Tuesday, 20 October 2009

Reports from the audit trail … Number 5

By Jon Robins

I have visited the North Liverpool Community Justice Centre twice this year, as part of LAG’s Access to Justice Audit. You can see a film as part of the Guardian’s 'Justice gap' series.

The court is a radical experiment in the criminal justice system. It was launched in 2005 at huge cost - £5.2 million - and that was just to open the doors. The initiative takes its inspiration from a court on the other side of the Atlantic, the Red Hook Community Justice Center in Brooklyn.

There is now a proliferation of so-called ‘community justice centres’ but North Liverpool is the only court centre built on the Brooklyn model. The American court has been credited with contributing to the regeneration of a part of Brooklyn that Life magazine once labelled as one of America’s most ‘crack-infested’ areas.

In 2002, the then Lord Chief Justice, Lord Woolf, visited Red Hook and was suitably impressed. A trip by the then Home Secretary, David Blunkett, followed and he returned a convert. Sadly, it seems that one of the boldest examples of judicial thinking has been quietly buried. Tucked away in the recent green paper, Engaging communities in criminal justice, published earlier this year, policy-makers ruled out future centres ‘in light of the costs involved’.

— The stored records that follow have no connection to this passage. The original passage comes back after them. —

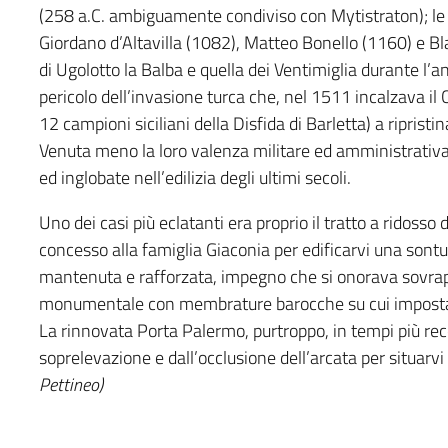
(258 a.C. ambiguamente condiviso con Mytistraton); le ri
Giordano d’Altavilla (1082), Matteo Bonello (1160) e Bl
di Ugolotto la Balba e quella dei Ventimiglia durante l’ana
pericolo dell’invasione turca che, nel 1511 incalzava i
12 campioni siciliani della Disfida di Barletta) a ripristi
Venuta meno la loro valenza militare ed amministrativa,
ed inglobate nell’edilizia degli ultimi secoli.
Uno dei casi più eclatanti era proprio il tratto a ridoss
concesso alla famiglia Giaconia per edificarvi una sont
mantenuta e rafforzata, impegno che si onorava sovrapp
monumentale con membrature barocche su cui impostare
La rinnovata Porta Palermo, purtroppo, in tempi più r
soprelevazione e dall’occlusione dell’arcata per situarvi
Pettineo)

North Liverpool Community Justice Centre, based in a former secondary school on Boundary Street in Kirkdale, is close to the heart of the community that it seeks to serve. It is a bright, shiny, hi-tech court complex – a million miles away from the Victorian gloom of Salford Magistrates’ Court (which houses the Salford Community Justice Initiative). There are 60 court staff in North Liverpool including all the main support services (probation officers, Citizens Advice, drug treatment officers etc) on site. Offenders’ cases are dealt with without delay and their other needs, from addiction treatments to housing benefit claims, can be dealt with promptly.

One judge – Mr Justice David Fletcher – presides over all cases enabling consistency of sentencing and help with the rehabilitation of offenders who are called back before the court under special sentencing review powers contained in the Criminal Justice Act 2003. His court sits as magistrates’ court, youth court, Crown Court and county court.

Frances Crook, director of the Howard League for Penal Reform, has been to both Liverpool and New York. A sceptic at first, she is now a convert. Crook calls the approach ‘completely radical’. ‘We’ve tried whipping, branding, executing, transporting, prison and now we have orange flak jackets. We have to see these things in a more holistic way and try and solve the problem, that is the best way to protect victims.’

According to the government, North Liverpool ‘continues to be an extremely valuable and successful test-bed for the community justice approach as a whole, but we do not believe that the costs involved in building new centres can be justified at present’.

There are some 2,500 such courts now in the US. Many cost/benefit analyses have been done. One report into eight specialist drug courts in California reckoned that there were cost savings of $3.50 for every dollar invested. That estimate just relates to savings to the criminal justice system – and not wider costs of avoided property damage, hospital bills, and lost wages. Red Hook now has the safest police precinct in Brooklyn.